- What is expected
Every line below must come back exactly as it stands, with the images omitted.

- Source data
---

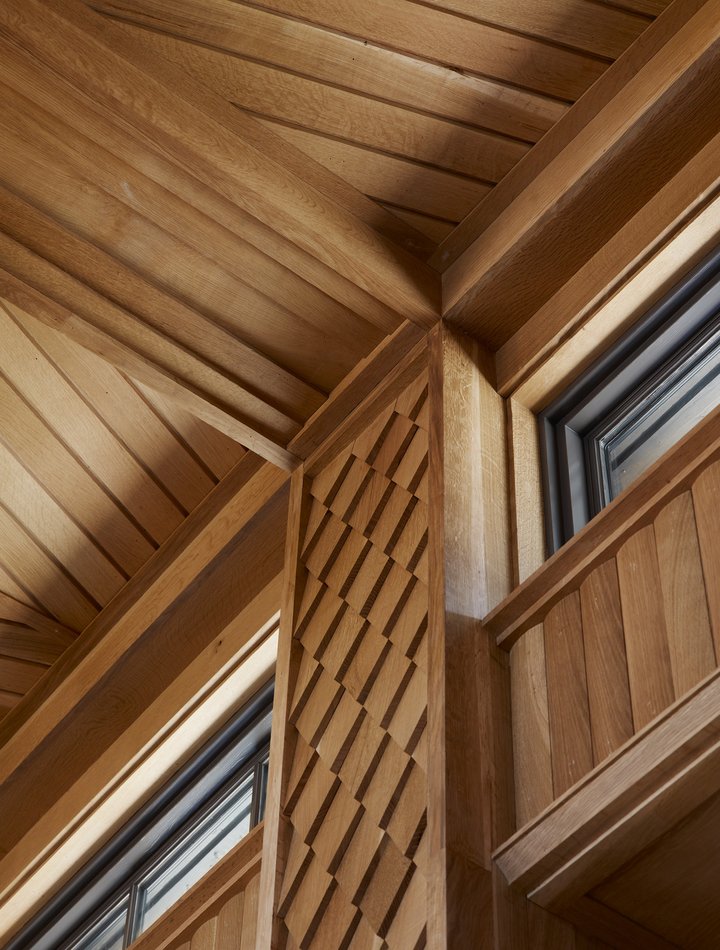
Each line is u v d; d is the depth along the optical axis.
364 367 2.90
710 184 2.45
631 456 2.59
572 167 2.59
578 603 2.19
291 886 2.30
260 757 3.44
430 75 2.62
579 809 1.87
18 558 3.97
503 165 2.77
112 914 3.69
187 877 3.45
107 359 2.87
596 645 2.09
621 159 2.52
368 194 2.80
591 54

---

- Solution to the problem
Each line is u v d; d is the depth along the optical axis.
364 367 2.90
710 184 2.45
631 456 2.59
572 167 2.59
578 603 2.19
291 886 2.30
260 757 3.44
430 75 2.62
579 809 1.87
18 558 3.97
503 165 2.77
112 914 3.69
187 877 3.45
107 359 2.87
596 645 2.09
621 159 2.52
368 194 2.80
591 54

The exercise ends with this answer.